From those traditional roots, romal reins found their way into the show pen, in everything from working cow horse (where the no-dropped-rein factor is imperative for fencework) to trail, Western riding, and now ranch riding.
Traditional tack has a way of giving the user an aura of expertise when used properly. Here I’ll discuss why romal reins are made with certain features, correct use, and proper care.
How It’s Made and Why
Traditionally, romal reins are crafted of rawhide. But as braiders started to think outside the box and big manufacturers looked for cost-effective production practices, other materials entered the fold. Now you can find romals made of everything from kangaroo hide to nylon and combinations of many different materials.
Romals attach to the bit in a variety of ways—snaps and leather ties are most common. These allow you to easily move your reins from one bit to another and to hang the romals straight when they’re not in use. If you choose snaps, beware that they can fail under pressure. To prevent that, I place small rubber bands around the snaps to keep them closed. I check and change the bands regularly, because they’ll rot, wear out, and break over time.
The buttons or ferrels you see at various places on the reins add style and eye appeal, but they serve a purpose. The horse feels these knobs when they touch his neck, reinforcing a neck-rein cue.
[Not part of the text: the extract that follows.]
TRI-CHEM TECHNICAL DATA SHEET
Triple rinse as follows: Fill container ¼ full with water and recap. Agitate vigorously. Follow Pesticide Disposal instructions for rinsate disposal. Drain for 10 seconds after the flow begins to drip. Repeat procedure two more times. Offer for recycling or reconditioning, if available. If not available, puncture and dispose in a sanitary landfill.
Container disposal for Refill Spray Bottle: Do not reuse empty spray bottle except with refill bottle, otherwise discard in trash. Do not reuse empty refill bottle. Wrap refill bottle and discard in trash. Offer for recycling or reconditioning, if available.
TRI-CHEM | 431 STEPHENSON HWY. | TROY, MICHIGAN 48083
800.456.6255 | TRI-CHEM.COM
Another benefit of the romal rein: It’s always the same length on each side when you hold it in your hand.
What Did You Say? Depending on where you’re from, you might pronunce the tack discussed here differently. Traditionally, it’s pronounced RO (as in row a boat) mal (like the first part of malfunction). I ride with folks from all over the country, so I hear all kinds of pronunciations, but this is the correct way.
Traditionalists (like me) cringe when we see romal reins used improperly. If you’ve never used them before, study hand positions of those familiar with the tack. Hold the reins so they run up through the bottom of your closed fist, with the connector coming out at the top and the romal running back toward you, over your thumb.
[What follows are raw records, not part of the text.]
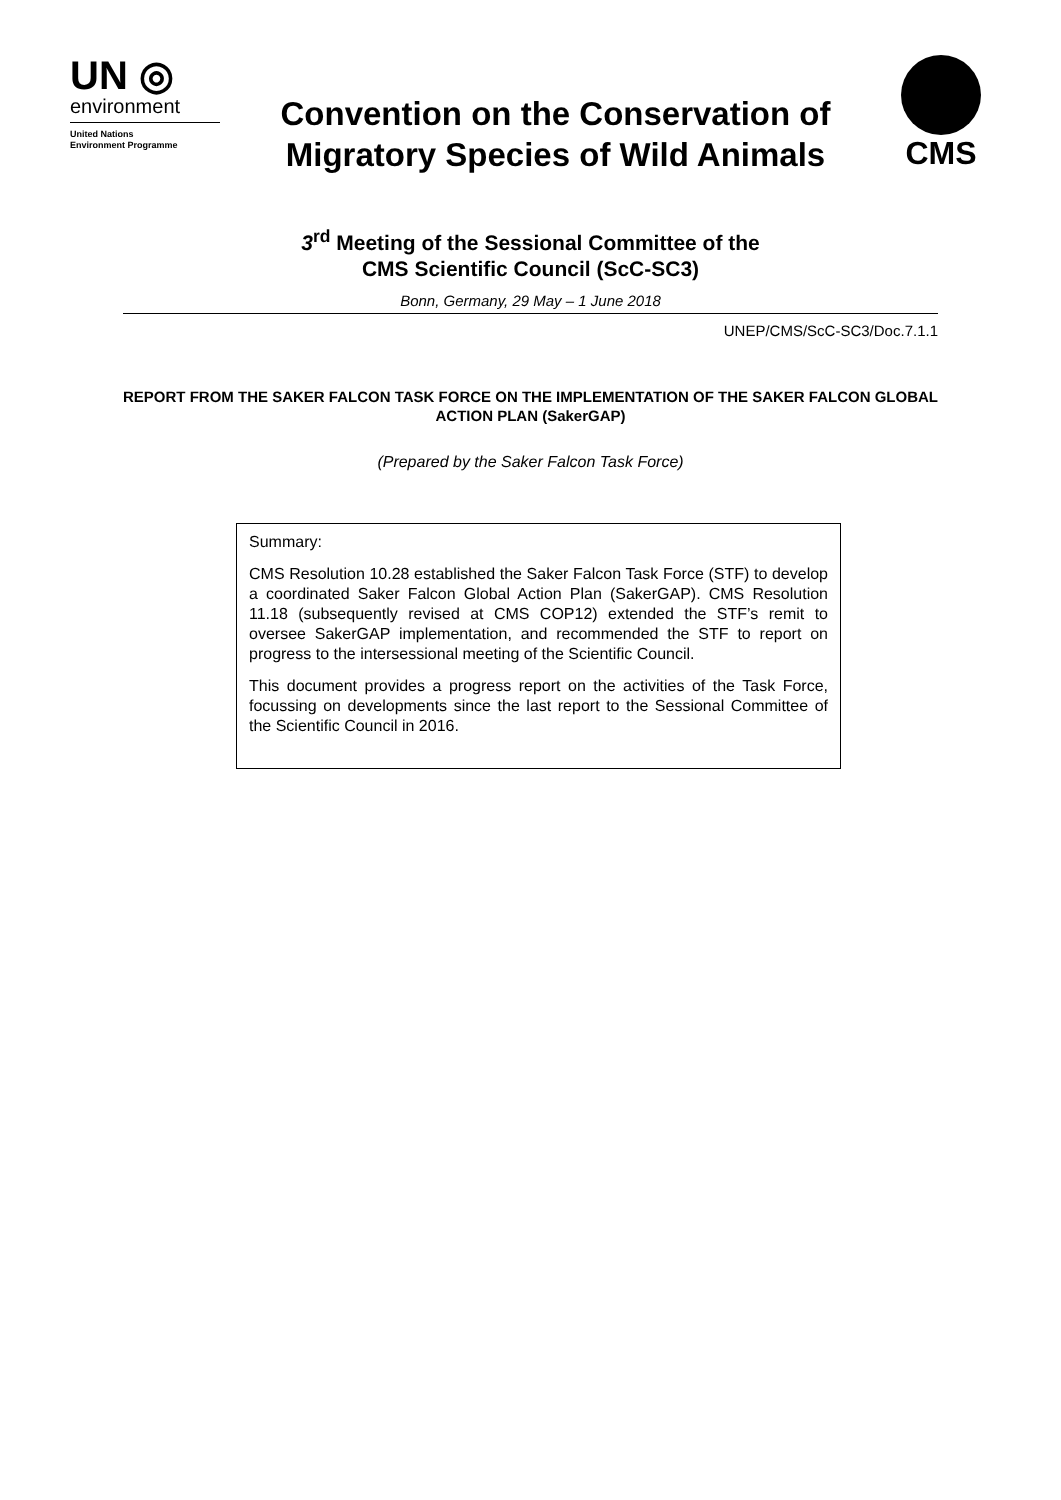UN ◎
environment
United Nations
Environment Programme
Convention on the Conservation of
Migratory Species of Wild Animals
CMS
3<sup>rd</sup> Meeting of the Sessional Committee of the
CMS Scientific Council (ScC-SC3)
Bonn, Germany, 29 May – 1 June 2018
UNEP/CMS/ScC-SC3/Doc.7.1.1
REPORT FROM THE SAKER FALCON TASK FORCE ON THE IMPLEMENTATION OF THE SAKER FALCON GLOBAL ACTION PLAN (SakerGAP)
(Prepared by the Saker Falcon Task Force)
Summary:
CMS Resolution 10.28 established the Saker Falcon Task Force (STF) to develop a coordinated Saker Falcon Global Action Plan (SakerGAP). CMS Resolution 11.18 (subsequently revised at CMS COP12) extended the STF’s remit to oversee SakerGAP implementation, and recommended the STF to report on progress to the intersessional meeting of the Scientific Council.
This document provides a progress report on the activities of the Task Force, focussing on developments since the last report to the Sessional Committee of the Scientific Council in 2016.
The romal portion goes in your non-rein hand, with 16 inches of separation between your left and right hands. Most riders hold their romal hand at waist height. But in horsemanship, the rider places her hand on her romal-side thigh.
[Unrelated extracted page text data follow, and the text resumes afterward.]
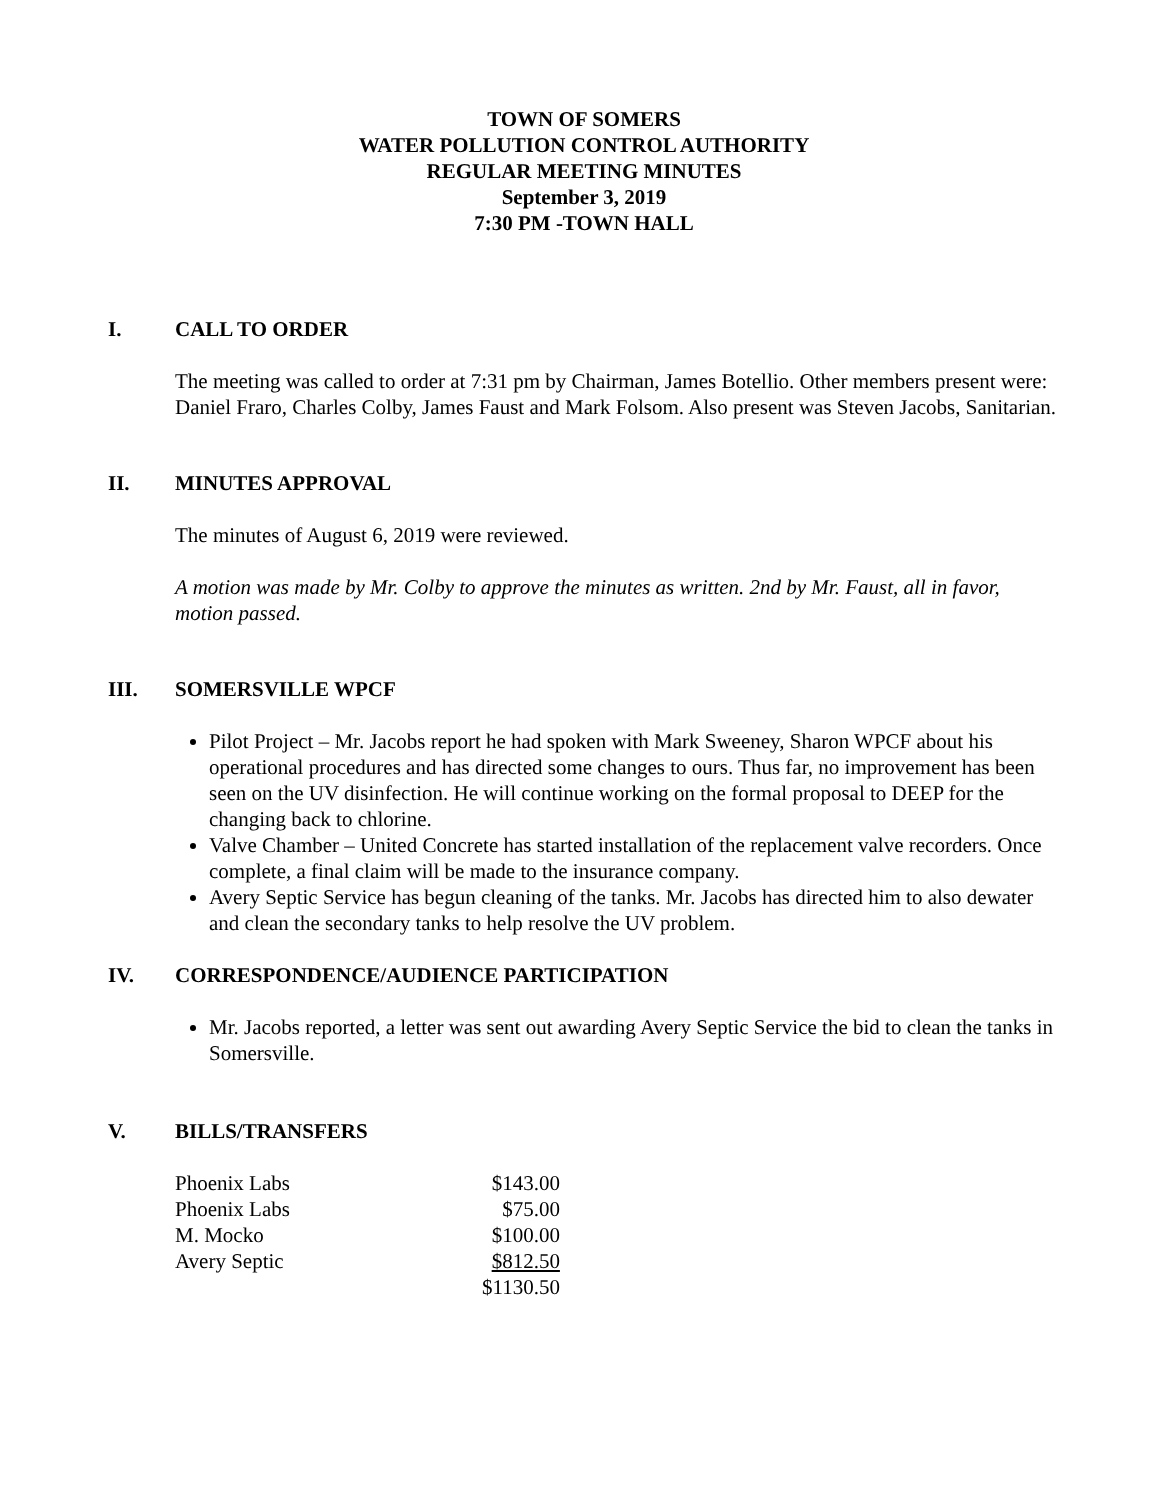TOWN OF SOMERS
WATER POLLUTION CONTROL AUTHORITY
REGULAR MEETING MINUTES
September 3, 2019
7:30 PM -TOWN HALL
I. CALL TO ORDER
The meeting was called to order at 7:31 pm by Chairman, James Botellio. Other members present were: Daniel Fraro, Charles Colby, James Faust and Mark Folsom. Also present was Steven Jacobs, Sanitarian.
II. MINUTES APPROVAL
The minutes of August 6, 2019 were reviewed.
A motion was made by Mr. Colby to approve the minutes as written. 2nd by Mr. Faust, all in favor, motion passed.
III. SOMERSVILLE WPCF
Pilot Project – Mr. Jacobs report he had spoken with Mark Sweeney, Sharon WPCF about his operational procedures and has directed some changes to ours. Thus far, no improvement has been seen on the UV disinfection. He will continue working on the formal proposal to DEEP for the changing back to chlorine.
Valve Chamber – United Concrete has started installation of the replacement valve recorders. Once complete, a final claim will be made to the insurance company.
Avery Septic Service has begun cleaning of the tanks. Mr. Jacobs has directed him to also dewater and clean the secondary tanks to help resolve the UV problem.
IV. CORRESPONDENCE/AUDIENCE PARTICIPATION
Mr. Jacobs reported, a letter was sent out awarding Avery Septic Service the bid to clean the tanks in Somersville.
V. BILLS/TRANSFERS
| Phoenix Labs | $143.00 |
| Phoenix Labs | $75.00 |
| M. Mocko | $100.00 |
| Avery Septic | $812.50 |
| | $1130.50 |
When using the reins, it’s important to keep your rein hand in a box that stretches about a foot in front of your torso and hip width. Your guiding movements are more directly left and right. For example, rather than moving your hand back toward your hip, up, and to the left or right as when using split reins, your rein hand is in a more upright position, which tends to help your horse stay straight. This style of rein use means you’re less likely to “cheat” by slipping rein, which is the same as shortening one side.
There are a few basic rules for using romal reins. Your hand must be completely around the reins, no fingers are allowed between the reins, and your hand cannot be open, using your fingers to steer. In events other than reining, you can reach up to the connector with your romal hand and slide your rein hand farther down the reins. National Reining Horse Association rules disallow using your romal hand to adjust your reins.
There are times when you have to hold both reins and romal in one hand, such as when working a gate. If it’s a left-hand gate, gather your reins and romal in your right hand, and vice versa for a right-hand gate. When you’ve completed the obstacle, pause and arrange your reins in the proper manner.
It’s illegal to threaten your horse with the romal, but you can use it to encourage your horse forward to chase a cow in a working cow horse class. Be sure to check your association and discipline rulebooks for a complete understanding of the rules governing romal use at the events you compete in.
Care for Longevity
Caring for your romal reins—whether they’re pieces of art, such as those made by a known braider like Ortega, or less-expensive pieces—will contribute to their long life. When you’re not using your romals, disconnect them from your bridle, and hang them by the connector between the reins and the romal. This allows both pieces to hang straight so they don’t kink or bend. Be sure to keep them out of sunlight to prevent discoloration and heat damage.
If your reins are made of rawhide, use a cream that’s designed to hydrate the hide, especially in dry climates.